=== TASK STATEMENT ===
Starting at the line containing "phylum: Arthropoda" and ending at the line containing "scientific name: Cosmosalia chrysocoma", output those lines of the data below as a JSON list of strings, with one string per line and blank lines left out.

=== DATASET EXTRACT ===

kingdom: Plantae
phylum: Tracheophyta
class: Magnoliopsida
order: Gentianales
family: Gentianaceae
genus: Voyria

===
=== DATASET EXTRACT ===

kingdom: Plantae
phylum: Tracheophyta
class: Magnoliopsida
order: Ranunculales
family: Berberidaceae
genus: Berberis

===
=== DATASET EXTRACT ===

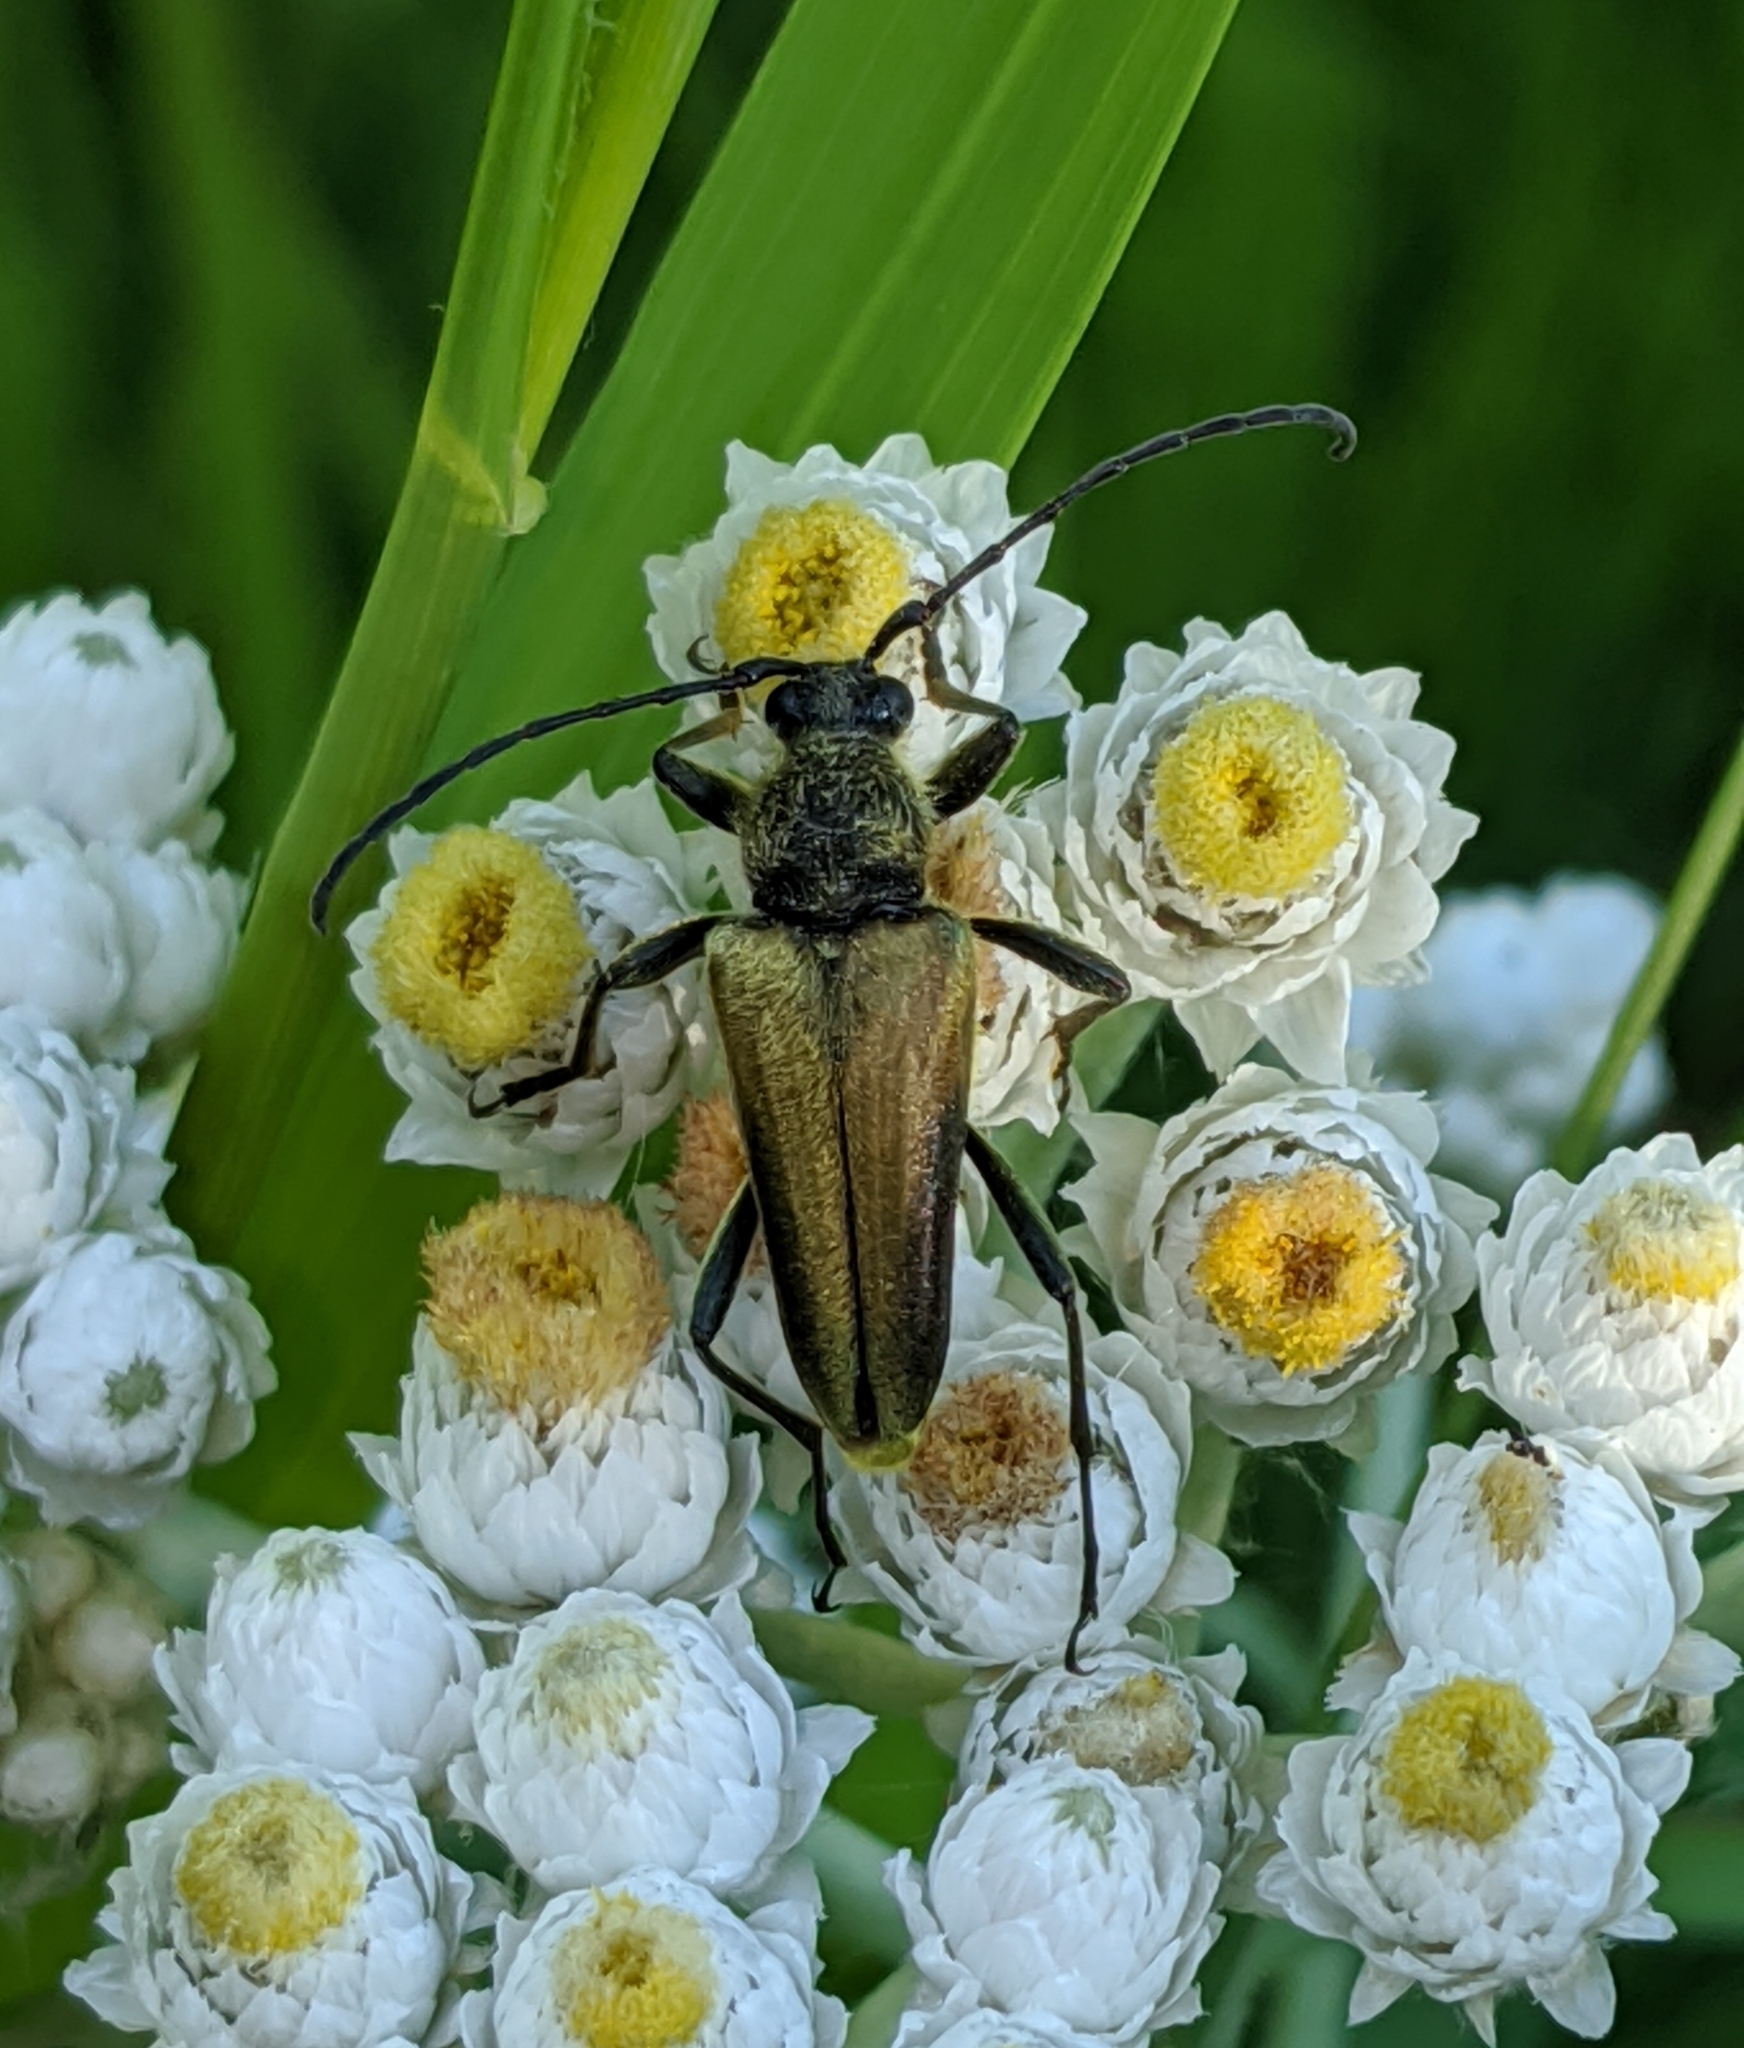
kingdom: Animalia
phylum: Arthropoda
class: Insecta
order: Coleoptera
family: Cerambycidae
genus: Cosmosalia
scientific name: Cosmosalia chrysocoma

===

=== EXPECTED OUTPUT ===
[
  "phylum: Arthropoda",
  "class: Insecta",
  "order: Coleoptera",
  "family: Cerambycidae",
  "genus: Cosmosalia",
  "scientific name: Cosmosalia chrysocoma"
]